Entries supplied —
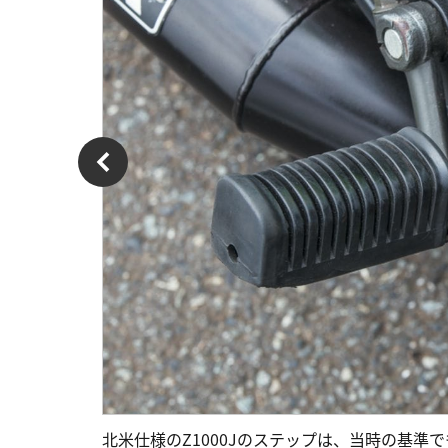
北米仕様のZ1000Jのステップは、当時の基準でも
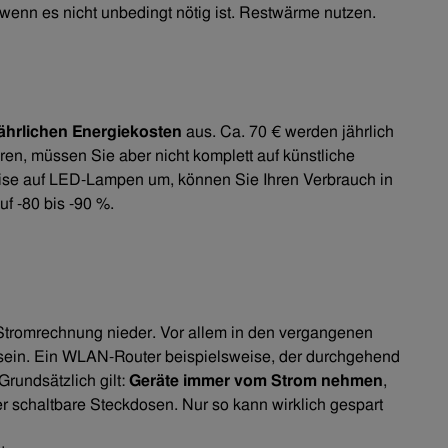
, wenn es nicht unbedingt nötig ist. Restwärme nutzen.
jährlichen Energiekosten
aus. Ca. 70 € werden jährlich
aren, müssen Sie aber nicht komplett auf künstliche
weise auf LED-Lampen um, können Sie Ihren Verbrauch in
f -80 bis -90 %.
 Stromrechnung nieder. Vor allem in den vergangenen
sein. Ein WLAN-Router beispielsweise, der durchgehend
 Grundsätzlich gilt:
Geräte immer vom Strom nehmen
,
r schaltbare Steckdosen. Nur so kann wirklich gespart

Task prompt —
Write out, exactly as shown, only the lines running from the one that contains "Geräte immer vom Strom nehmen" to the last line above.

The completed task —
Geräte immer vom Strom nehmen
,
r schaltbare Steckdosen. Nur so kann wirklich gespart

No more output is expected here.